Who was the best in 2014 Winter Olympics: benchmarking in ‘The Economist’ and Tolstoy style

As a late followup to all the press, summarizing results of 2014 Winter Olympics, I decided to apply data envelopment analysis to find most efficient teams on 2014 Winter Olympics. I’ll use Benchmarking package to estimate efficiencies and ggplot2 + ggthemes to visualize it.

Data envelopment analysis is a methodology to distinguish between efficient and inefficient units, which could be anything from industries to firms to branches to hedge funds to algotrading robots to platoons to cockroaches to galaxies etc etc. Initially born within dull and stern macro economic realms, DEA gradually evolved into KPI-like methodology applied to approximately anything, usually studied and researched under operation research umbrella. Anything which could be described as a black box, transforming inputs into outputs, could one day appear a subject to DEA in some peer-reviewed paper. Currently this is one of the most cited and published topic in business and economics field. Everyone likes that it requires minimal assumptions, is able to cope with different units of measure, and is non-parametric. No free lunches here: as a price for universality you have to collect ALL units before DEA, otherwise you risk to significantly overestimate efficiency of the ones you’ve managed to collect.

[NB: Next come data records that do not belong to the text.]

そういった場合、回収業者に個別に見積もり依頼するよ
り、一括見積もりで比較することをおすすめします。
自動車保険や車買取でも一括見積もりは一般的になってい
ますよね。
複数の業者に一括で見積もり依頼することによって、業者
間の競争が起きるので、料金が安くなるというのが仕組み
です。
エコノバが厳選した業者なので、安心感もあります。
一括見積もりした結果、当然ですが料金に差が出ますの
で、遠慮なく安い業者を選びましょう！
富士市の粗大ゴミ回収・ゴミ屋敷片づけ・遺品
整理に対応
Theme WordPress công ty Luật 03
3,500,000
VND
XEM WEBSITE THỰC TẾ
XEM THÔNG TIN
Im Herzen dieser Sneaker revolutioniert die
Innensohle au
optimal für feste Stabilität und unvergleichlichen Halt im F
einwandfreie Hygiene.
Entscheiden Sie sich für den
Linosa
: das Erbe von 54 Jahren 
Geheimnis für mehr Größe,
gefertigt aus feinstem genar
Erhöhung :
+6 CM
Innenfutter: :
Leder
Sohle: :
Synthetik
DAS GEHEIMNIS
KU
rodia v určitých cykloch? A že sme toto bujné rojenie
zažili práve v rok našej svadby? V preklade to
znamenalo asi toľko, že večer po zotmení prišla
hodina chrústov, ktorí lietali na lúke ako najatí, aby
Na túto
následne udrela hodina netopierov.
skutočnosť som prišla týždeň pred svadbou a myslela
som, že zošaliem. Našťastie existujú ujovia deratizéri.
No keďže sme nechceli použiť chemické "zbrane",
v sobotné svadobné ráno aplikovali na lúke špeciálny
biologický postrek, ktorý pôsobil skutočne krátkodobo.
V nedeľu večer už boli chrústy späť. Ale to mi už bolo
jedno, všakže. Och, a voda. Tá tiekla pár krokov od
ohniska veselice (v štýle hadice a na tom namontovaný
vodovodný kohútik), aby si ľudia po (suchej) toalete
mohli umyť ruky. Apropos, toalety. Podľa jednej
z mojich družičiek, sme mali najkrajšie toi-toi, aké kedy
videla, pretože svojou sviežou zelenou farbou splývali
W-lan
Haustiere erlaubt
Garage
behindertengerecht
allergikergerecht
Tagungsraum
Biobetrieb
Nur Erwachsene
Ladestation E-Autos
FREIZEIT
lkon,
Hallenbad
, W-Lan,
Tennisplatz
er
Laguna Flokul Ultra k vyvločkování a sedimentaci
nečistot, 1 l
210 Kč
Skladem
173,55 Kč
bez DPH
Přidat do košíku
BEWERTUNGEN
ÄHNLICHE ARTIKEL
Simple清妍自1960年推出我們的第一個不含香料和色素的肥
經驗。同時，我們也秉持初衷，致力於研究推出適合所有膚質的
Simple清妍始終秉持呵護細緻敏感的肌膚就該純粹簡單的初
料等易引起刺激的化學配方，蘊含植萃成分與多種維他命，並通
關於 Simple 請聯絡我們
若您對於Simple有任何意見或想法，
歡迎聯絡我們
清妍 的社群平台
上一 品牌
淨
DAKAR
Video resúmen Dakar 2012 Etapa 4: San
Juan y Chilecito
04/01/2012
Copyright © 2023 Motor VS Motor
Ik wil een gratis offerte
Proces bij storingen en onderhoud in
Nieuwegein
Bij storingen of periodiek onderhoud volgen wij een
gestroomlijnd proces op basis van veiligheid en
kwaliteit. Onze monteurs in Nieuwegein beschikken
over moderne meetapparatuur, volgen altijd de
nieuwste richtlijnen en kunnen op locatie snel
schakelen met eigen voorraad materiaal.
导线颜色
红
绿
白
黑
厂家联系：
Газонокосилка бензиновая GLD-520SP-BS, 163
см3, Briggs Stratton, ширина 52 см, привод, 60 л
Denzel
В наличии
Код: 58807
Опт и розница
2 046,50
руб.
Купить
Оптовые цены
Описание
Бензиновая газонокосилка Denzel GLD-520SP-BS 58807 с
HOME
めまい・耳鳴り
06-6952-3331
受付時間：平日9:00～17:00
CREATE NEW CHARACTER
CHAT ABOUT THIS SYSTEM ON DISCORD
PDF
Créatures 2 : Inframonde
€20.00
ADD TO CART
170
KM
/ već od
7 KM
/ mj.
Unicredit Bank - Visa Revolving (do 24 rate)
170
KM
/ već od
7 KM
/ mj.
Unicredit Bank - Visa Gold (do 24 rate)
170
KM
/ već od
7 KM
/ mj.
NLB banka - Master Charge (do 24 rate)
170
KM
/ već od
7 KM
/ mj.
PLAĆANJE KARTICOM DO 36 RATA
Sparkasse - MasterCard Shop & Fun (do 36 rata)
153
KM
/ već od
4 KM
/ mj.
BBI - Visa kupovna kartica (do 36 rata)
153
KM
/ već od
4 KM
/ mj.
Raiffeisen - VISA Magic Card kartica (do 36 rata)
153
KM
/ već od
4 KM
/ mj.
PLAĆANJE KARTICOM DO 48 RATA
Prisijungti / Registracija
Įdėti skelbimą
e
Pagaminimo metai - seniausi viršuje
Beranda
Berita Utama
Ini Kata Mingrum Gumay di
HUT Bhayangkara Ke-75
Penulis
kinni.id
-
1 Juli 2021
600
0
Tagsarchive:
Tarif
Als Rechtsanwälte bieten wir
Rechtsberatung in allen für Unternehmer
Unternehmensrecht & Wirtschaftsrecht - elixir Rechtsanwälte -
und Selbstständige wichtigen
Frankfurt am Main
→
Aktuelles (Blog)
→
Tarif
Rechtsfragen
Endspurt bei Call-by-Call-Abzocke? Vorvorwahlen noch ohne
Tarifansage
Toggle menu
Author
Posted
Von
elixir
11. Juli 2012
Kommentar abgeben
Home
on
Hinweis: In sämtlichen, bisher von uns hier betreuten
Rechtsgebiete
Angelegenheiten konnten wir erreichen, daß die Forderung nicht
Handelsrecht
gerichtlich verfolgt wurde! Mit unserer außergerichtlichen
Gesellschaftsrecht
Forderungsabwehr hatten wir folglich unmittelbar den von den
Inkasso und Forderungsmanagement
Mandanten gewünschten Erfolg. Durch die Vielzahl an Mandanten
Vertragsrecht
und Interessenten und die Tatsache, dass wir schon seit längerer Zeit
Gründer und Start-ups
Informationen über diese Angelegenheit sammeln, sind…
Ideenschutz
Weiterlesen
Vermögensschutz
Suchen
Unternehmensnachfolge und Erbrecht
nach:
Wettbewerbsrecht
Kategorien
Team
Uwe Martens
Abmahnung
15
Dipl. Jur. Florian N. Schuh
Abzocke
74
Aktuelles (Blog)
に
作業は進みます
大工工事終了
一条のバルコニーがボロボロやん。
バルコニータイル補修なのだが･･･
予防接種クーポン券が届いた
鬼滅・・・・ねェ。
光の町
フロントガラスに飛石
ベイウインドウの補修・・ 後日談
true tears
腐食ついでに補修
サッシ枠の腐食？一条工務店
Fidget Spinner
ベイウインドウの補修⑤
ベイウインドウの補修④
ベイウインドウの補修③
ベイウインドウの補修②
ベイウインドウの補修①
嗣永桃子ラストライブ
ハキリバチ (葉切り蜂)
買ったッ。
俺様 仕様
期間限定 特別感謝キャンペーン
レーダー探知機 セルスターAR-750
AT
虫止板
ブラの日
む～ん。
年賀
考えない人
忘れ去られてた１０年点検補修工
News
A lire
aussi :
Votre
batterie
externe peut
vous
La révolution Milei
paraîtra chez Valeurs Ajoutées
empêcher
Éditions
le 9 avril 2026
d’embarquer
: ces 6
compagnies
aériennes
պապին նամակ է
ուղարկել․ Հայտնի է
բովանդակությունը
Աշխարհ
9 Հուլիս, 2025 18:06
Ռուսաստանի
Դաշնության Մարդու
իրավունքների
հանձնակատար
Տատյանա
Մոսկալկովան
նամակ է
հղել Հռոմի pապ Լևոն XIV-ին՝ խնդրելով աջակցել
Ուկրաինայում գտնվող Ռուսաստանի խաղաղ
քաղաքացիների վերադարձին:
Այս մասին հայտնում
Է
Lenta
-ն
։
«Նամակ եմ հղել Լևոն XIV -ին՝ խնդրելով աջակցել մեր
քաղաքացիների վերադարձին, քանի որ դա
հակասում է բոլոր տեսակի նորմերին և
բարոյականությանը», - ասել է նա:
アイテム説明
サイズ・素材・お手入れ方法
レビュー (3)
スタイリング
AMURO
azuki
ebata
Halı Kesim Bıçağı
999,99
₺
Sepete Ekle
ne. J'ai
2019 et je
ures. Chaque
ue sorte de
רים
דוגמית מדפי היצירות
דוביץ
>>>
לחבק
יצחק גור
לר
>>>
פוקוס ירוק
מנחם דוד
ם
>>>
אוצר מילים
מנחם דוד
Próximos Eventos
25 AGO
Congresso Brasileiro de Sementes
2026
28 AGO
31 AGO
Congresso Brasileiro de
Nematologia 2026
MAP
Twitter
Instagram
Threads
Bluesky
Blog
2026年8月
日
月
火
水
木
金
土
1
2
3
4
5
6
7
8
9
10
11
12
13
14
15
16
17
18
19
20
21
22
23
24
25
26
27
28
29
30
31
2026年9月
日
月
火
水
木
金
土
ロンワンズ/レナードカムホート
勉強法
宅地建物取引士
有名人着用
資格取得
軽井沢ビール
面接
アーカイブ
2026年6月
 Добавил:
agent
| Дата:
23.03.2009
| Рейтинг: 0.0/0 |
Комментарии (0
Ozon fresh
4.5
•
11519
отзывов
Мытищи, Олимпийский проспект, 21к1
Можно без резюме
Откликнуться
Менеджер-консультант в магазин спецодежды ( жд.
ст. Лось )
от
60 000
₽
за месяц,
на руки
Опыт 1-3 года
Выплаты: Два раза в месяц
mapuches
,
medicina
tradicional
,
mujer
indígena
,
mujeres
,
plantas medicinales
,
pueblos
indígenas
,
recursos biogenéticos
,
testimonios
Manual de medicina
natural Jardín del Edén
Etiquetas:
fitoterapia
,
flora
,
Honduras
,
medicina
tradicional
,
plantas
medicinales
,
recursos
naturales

Putting math magic aside (it’s described perfectly lapidary in Pessanha, Marinho, Laurencel, Amaral presentation Implementing DEA models in the R program and their respective paper), let’s proceed to pictures. But first lets calculate DEA scores. DEA score ranges from 1 to 0, where 1 is for efficient decision making units (DMUs), and all other integers – for all various levels of inefficiency. Paraphrasing Tolstoy (see Prokudin-Gorskiy photo below), efficient DMUs are all alike; every inefficient is inefficient in its own way.

In R, you could use Benchmarking package to do all DEA things (or write your own function, like Pessanha et al.) Syntax is simple: you supply dea() function with inputs dataframe, outputs dataframe, and several options (we’ll discuss one of them – return to scale – in greater details later). So here comes my data preparation routine:

library(mosaic)olympics[,2:ncol(olympics)] <- olympics[,2:ncol(olympics)] + 0.000000000000000001
rownames(olympics) <- as.character(olympics$Country)
olympics <- olympics[,2:ncol(olympics)]
olympics <- as.data.frame(olympics)
# let’s create inputs/outputs:
inputs <- subset(olympics, select = Athletes)
outputs <- subset(olympics, select = TotMedals)
DMUs <-rownames(olympics)
dea.dtf <- data.frame(inputs, outputs, DMUs)

To replicate it you have to download my dataset first. Now everything is ready for the first launch. For a starter, we’ll have very simple DEA model. All DMUs – teams – are black boxes, transforming athletes to medals.